SOURCE MATERIAL

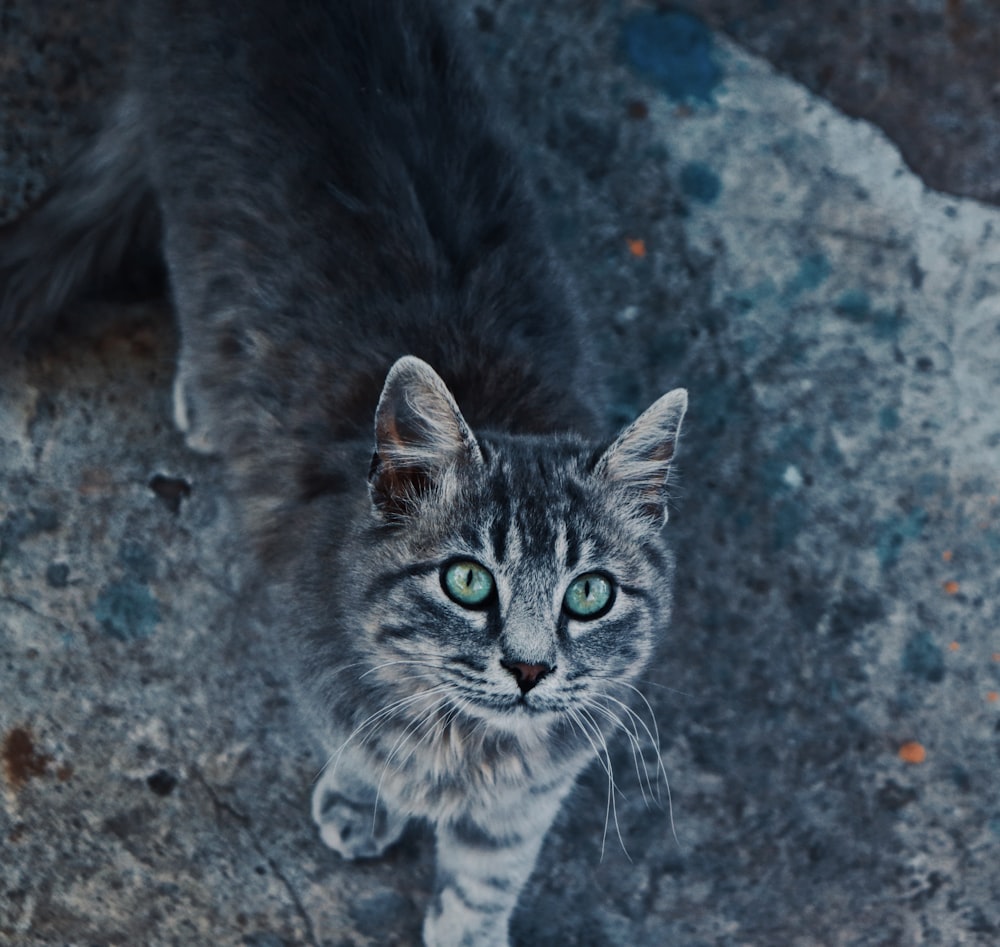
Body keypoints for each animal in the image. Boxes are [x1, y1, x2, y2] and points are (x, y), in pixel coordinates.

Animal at [0, 1, 688, 947]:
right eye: (468, 580)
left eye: (589, 594)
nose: (529, 668)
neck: (466, 741)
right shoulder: (320, 664)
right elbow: (362, 745)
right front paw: (366, 799)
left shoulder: (549, 768)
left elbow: (491, 865)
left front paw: (467, 922)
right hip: (197, 215)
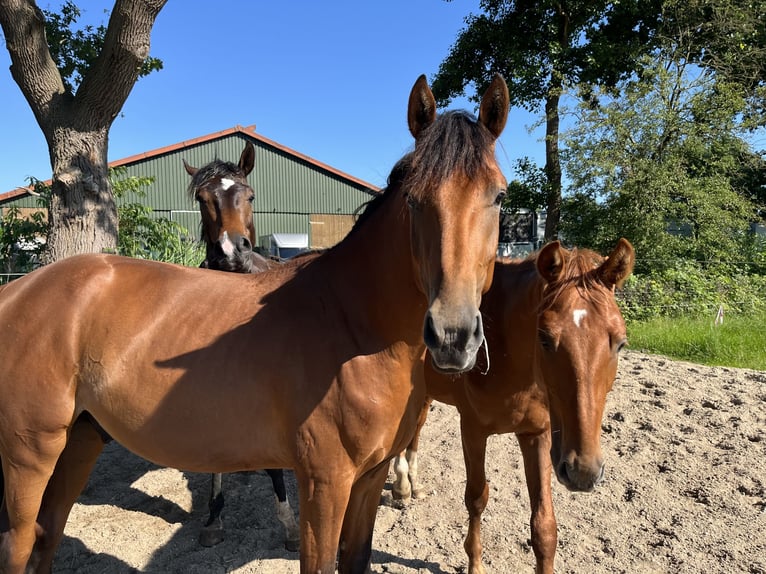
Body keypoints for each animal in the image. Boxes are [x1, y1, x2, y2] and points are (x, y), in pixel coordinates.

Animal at [392, 238, 640, 574]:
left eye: (620, 343)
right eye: (545, 338)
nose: (583, 472)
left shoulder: (537, 435)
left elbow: (544, 527)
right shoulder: (472, 431)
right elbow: (476, 497)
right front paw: (475, 564)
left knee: (414, 431)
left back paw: (411, 485)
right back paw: (401, 485)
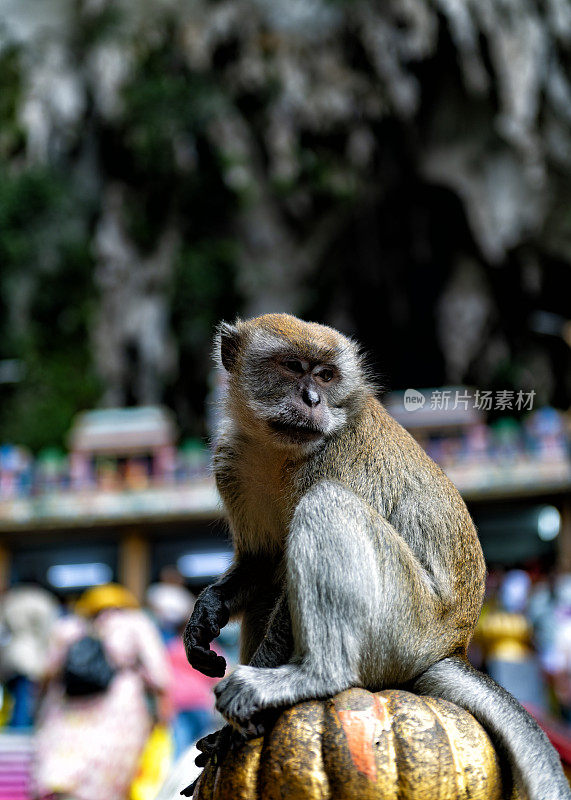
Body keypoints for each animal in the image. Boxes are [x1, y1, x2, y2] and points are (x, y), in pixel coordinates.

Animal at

HOW TO COMPLETE THIS TASK
Going through the records above, count the lines that include the word "elbow". Give the number alone.

SOLVED PROBLEM
4